→ ASSIGNMENT
Gather every line in the rows below that contains the string "Hosting", and copy each of those lines out. Case counts, so a line matches only if it has the same capital and lowercase letters.

→ MATERIAL PROVIDED
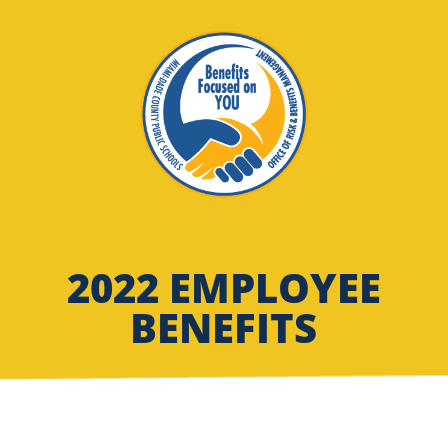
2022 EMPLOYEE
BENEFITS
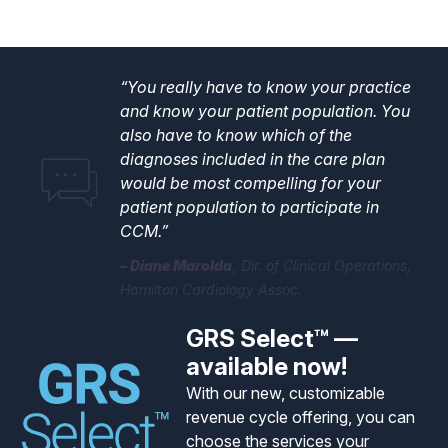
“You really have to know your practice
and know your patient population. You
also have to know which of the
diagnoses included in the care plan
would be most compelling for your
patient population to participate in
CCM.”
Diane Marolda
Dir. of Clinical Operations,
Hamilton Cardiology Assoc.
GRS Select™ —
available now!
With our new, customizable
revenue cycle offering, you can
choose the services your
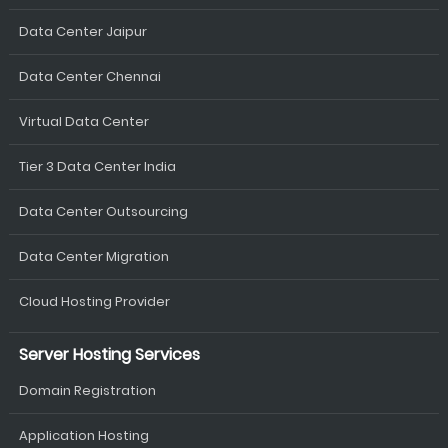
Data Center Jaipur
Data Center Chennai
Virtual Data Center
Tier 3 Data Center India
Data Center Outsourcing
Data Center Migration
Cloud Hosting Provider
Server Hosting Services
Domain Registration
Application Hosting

--

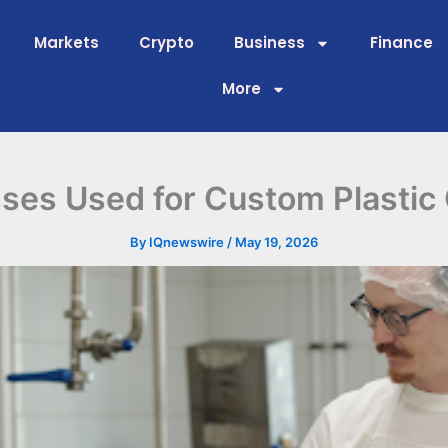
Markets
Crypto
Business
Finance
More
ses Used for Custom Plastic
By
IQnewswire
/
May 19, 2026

---

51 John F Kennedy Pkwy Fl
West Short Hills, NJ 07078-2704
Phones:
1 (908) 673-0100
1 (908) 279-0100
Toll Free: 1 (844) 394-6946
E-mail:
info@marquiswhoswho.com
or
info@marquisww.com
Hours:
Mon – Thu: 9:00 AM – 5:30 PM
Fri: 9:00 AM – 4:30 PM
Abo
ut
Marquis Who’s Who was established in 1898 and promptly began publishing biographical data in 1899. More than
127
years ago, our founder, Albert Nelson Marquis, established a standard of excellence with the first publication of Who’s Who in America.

→ EXPECTED ANSWER
Cloud Hosting Provider
Server Hosting Services
Application Hosting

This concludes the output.